Data excerpts
§ §

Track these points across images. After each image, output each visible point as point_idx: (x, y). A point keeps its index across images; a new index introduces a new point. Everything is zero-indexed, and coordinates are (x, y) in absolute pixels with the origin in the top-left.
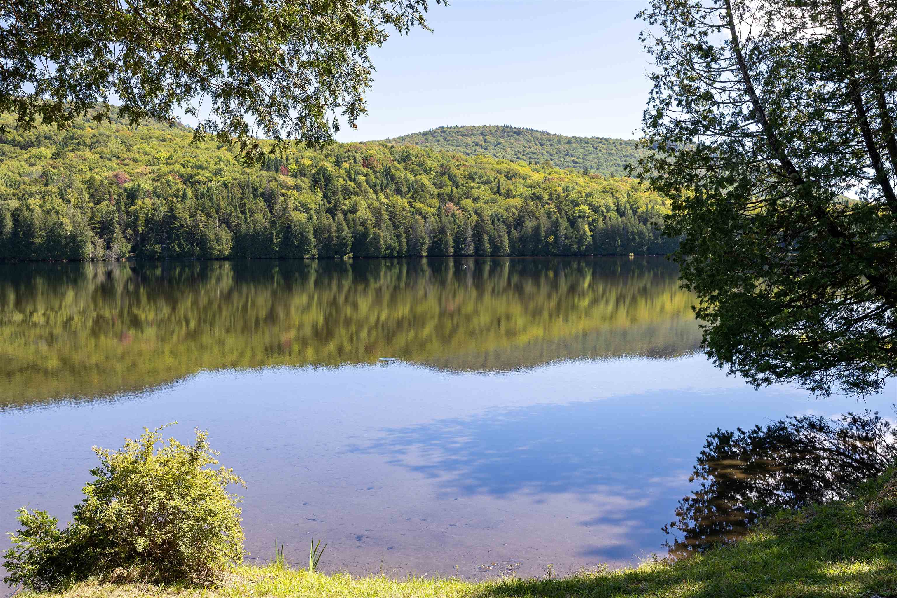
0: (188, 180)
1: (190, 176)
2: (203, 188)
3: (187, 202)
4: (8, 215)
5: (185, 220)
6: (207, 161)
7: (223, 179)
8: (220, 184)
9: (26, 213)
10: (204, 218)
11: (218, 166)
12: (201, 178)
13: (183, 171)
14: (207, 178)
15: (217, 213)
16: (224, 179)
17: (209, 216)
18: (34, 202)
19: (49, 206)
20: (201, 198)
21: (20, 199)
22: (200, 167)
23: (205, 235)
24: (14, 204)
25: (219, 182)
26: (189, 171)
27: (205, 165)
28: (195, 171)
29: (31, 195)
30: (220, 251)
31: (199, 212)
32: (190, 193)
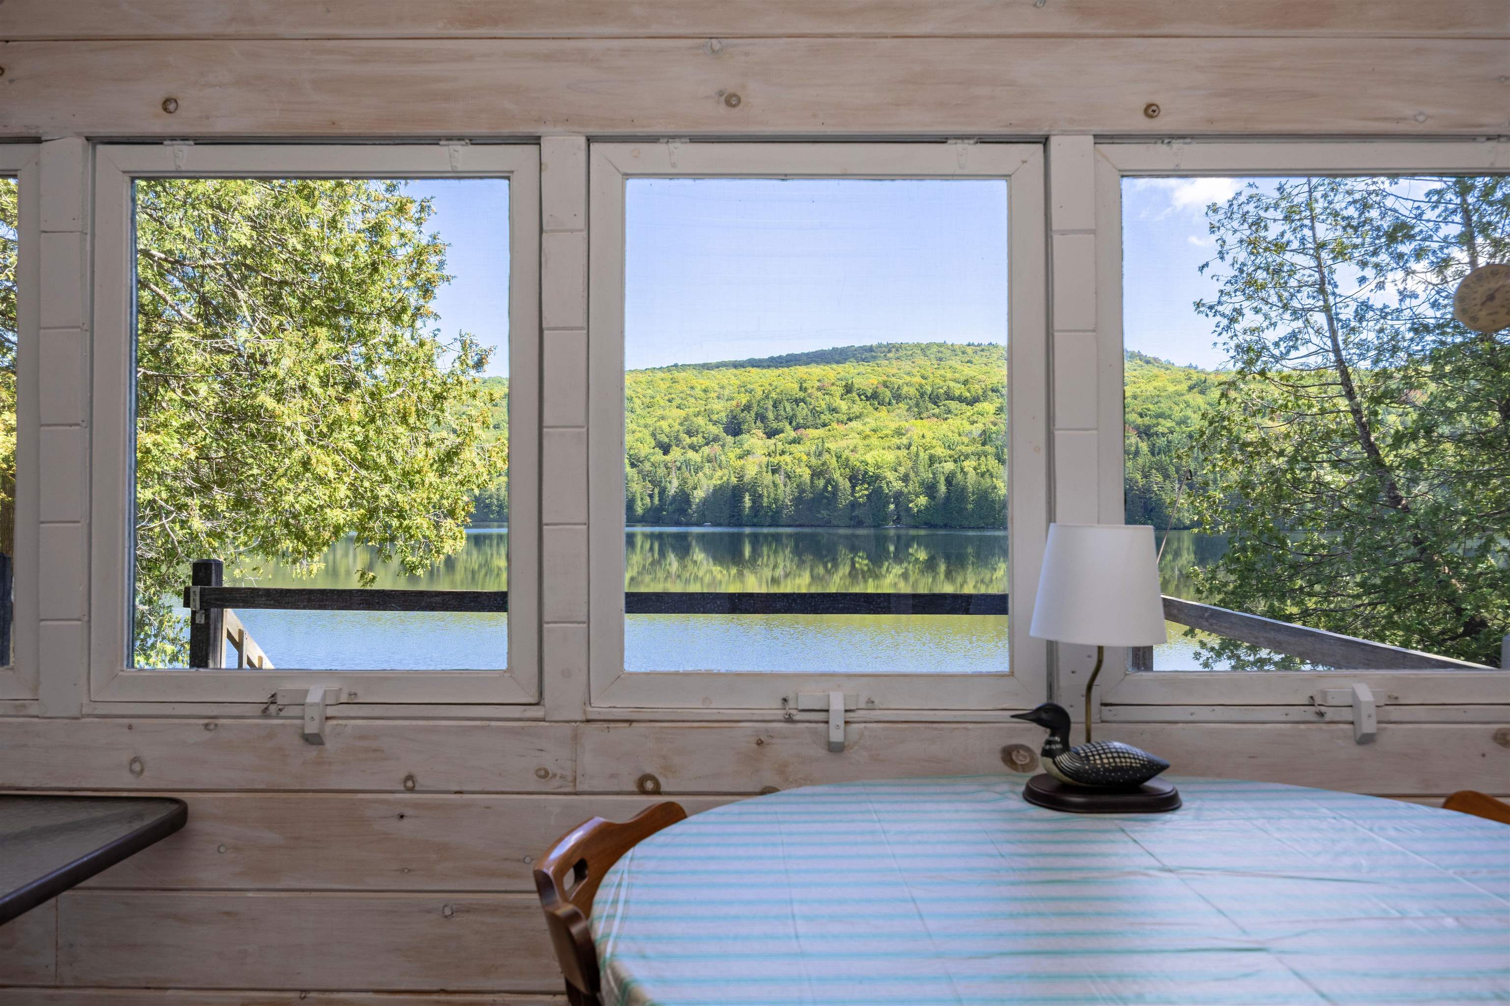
0: (1146, 433)
1: (1149, 427)
2: (1161, 442)
3: (1140, 461)
4: (942, 479)
5: (1137, 482)
6: (1170, 408)
7: (1188, 429)
8: (1184, 435)
9: (960, 476)
10: (1160, 479)
11: (1183, 413)
12: (1160, 429)
13: (1139, 421)
14: (1168, 428)
15: (1177, 472)
16: (1191, 429)
17: (1166, 476)
18: (969, 465)
19: (983, 468)
20: (1158, 454)
21: (955, 461)
22: (1161, 415)
23: (1160, 500)
24: (949, 466)
25: (1183, 433)
26: (1147, 420)
27: (1168, 412)
28: (1154, 421)
29: (967, 457)
30: (1179, 519)
31: (1154, 471)
32: (1144, 447)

§ §

_Your instructions_.
A verbatim reproduction of each entry is expected, with every picture omitted.

_Task result_.
Track these points across images. After each image, output each visible point as point_idx: (x, y). A point keeps its index across images; a new index introduces a new point. Everything is zero-indexed, and coordinates are (x, y) in absolute pixels with the origin in the top-left.
0: (188, 180)
1: (190, 176)
2: (203, 188)
3: (187, 202)
4: (8, 215)
5: (185, 220)
6: (207, 161)
7: (223, 179)
8: (220, 184)
9: (26, 213)
10: (204, 218)
11: (218, 166)
12: (201, 178)
13: (183, 171)
14: (207, 178)
15: (217, 213)
16: (224, 179)
17: (209, 216)
18: (34, 202)
19: (49, 206)
20: (201, 198)
21: (20, 199)
22: (200, 167)
23: (205, 235)
24: (14, 204)
25: (219, 182)
26: (189, 171)
27: (205, 165)
28: (195, 171)
29: (31, 195)
30: (220, 251)
31: (199, 212)
32: (190, 193)
0: (1146, 433)
1: (1149, 427)
2: (1161, 442)
3: (1140, 461)
4: (942, 479)
5: (1137, 482)
6: (1170, 408)
7: (1188, 429)
8: (1184, 435)
9: (960, 476)
10: (1160, 479)
11: (1183, 413)
12: (1160, 429)
13: (1139, 421)
14: (1168, 428)
15: (1177, 472)
16: (1191, 429)
17: (1166, 476)
18: (969, 465)
19: (983, 468)
20: (1158, 454)
21: (955, 461)
22: (1161, 415)
23: (1160, 500)
24: (949, 466)
25: (1183, 433)
26: (1147, 420)
27: (1168, 412)
28: (1154, 421)
29: (967, 457)
30: (1179, 519)
31: (1154, 471)
32: (1144, 447)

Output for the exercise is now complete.